- [PROBLEM REQUIREMENTS]:
Reproduce the listing below verbatim, starting at the line containing "Albuquerque, NM 87112" and ending with the line containing "Contact us →", both lines included.

- [DATASET EXTRACT]:
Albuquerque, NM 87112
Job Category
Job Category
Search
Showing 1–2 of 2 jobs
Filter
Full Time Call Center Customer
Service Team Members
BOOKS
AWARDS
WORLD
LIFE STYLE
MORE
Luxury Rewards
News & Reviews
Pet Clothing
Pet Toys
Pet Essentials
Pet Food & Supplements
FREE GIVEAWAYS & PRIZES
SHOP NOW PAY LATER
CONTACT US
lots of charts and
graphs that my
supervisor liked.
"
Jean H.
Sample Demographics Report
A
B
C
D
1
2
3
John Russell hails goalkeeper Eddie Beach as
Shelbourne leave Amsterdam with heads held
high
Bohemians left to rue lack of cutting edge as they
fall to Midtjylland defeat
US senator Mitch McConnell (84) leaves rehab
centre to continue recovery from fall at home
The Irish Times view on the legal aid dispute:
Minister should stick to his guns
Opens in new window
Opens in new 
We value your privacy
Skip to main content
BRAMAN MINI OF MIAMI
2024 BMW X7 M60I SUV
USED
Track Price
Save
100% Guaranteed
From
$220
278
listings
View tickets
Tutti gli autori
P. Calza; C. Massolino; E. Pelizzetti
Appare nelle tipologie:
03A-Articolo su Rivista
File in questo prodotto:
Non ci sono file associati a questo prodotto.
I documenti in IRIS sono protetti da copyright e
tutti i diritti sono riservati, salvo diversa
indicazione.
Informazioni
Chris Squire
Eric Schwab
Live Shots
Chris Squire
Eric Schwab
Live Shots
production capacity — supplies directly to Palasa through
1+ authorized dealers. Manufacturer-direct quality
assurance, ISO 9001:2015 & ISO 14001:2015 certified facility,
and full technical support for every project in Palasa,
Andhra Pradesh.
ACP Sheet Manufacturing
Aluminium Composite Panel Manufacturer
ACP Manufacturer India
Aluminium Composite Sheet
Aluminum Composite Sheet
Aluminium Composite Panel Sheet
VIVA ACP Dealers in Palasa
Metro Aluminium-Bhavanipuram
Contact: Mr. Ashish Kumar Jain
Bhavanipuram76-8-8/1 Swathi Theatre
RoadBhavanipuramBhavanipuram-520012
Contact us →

---

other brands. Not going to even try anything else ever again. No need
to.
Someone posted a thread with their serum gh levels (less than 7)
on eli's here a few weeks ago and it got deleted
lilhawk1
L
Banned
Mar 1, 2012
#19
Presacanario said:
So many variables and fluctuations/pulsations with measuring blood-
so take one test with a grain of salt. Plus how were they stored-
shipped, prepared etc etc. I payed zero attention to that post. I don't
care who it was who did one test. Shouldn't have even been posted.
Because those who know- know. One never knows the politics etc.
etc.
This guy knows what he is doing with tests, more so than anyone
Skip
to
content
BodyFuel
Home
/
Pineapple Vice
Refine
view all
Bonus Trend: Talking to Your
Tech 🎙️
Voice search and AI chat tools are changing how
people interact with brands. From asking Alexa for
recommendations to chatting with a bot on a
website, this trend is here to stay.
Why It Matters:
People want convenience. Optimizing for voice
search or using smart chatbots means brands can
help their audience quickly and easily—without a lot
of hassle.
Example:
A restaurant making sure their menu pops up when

- [ANSWER SPACE]:
Albuquerque, NM 87112
Job Category
Job Category
Search
Showing 1–2 of 2 jobs
Filter
Full Time Call Center Customer
Service Team Members
BOOKS
AWARDS
WORLD
LIFE STYLE
MORE
Luxury Rewards
News & Reviews
Pet Clothing
Pet Toys
Pet Essentials
Pet Food & Supplements
FREE GIVEAWAYS & PRIZES
SHOP NOW PAY LATER
CONTACT US
lots of charts and
graphs that my
supervisor liked.
"
Jean H.
Sample Demographics Report
A
B
C
D
1
2
3
John Russell hails goalkeeper Eddie Beach as
Shelbourne leave Amsterdam with heads held
high
Bohemians left to rue lack of cutting edge as they
fall to Midtjylland defeat
US senator Mitch McConnell (84) leaves rehab
centre to continue recovery from fall at home
The Irish Times view on the legal aid dispute:
Minister should stick to his guns
Opens in new window
Opens in new 
We value your privacy
Skip to main content
BRAMAN MINI OF MIAMI
2024 BMW X7 M60I SUV
USED
Track Price
Save
100% Guaranteed
From
$220
278
listings
View tickets
Tutti gli autori
P. Calza; C. Massolino; E. Pelizzetti
Appare nelle tipologie:
03A-Articolo su Rivista
File in questo prodotto:
Non ci sono file associati a questo prodotto.
I documenti in IRIS sono protetti da copyright e
tutti i diritti sono riservati, salvo diversa
indicazione.
Informazioni
Chris Squire
Eric Schwab
Live Shots
Chris Squire
Eric Schwab
Live Shots
production capacity — supplies directly to Palasa through
1+ authorized dealers. Manufacturer-direct quality
assurance, ISO 9001:2015 & ISO 14001:2015 certified facility,
and full technical support for every project in Palasa,
Andhra Pradesh.
ACP Sheet Manufacturing
Aluminium Composite Panel Manufacturer
ACP Manufacturer India
Aluminium Composite Sheet
Aluminum Composite Sheet
Aluminium Composite Panel Sheet
VIVA ACP Dealers in Palasa
Metro Aluminium-Bhavanipuram
Contact: Mr. Ashish Kumar Jain
Bhavanipuram76-8-8/1 Swathi Theatre
RoadBhavanipuramBhavanipuram-520012
Contact us →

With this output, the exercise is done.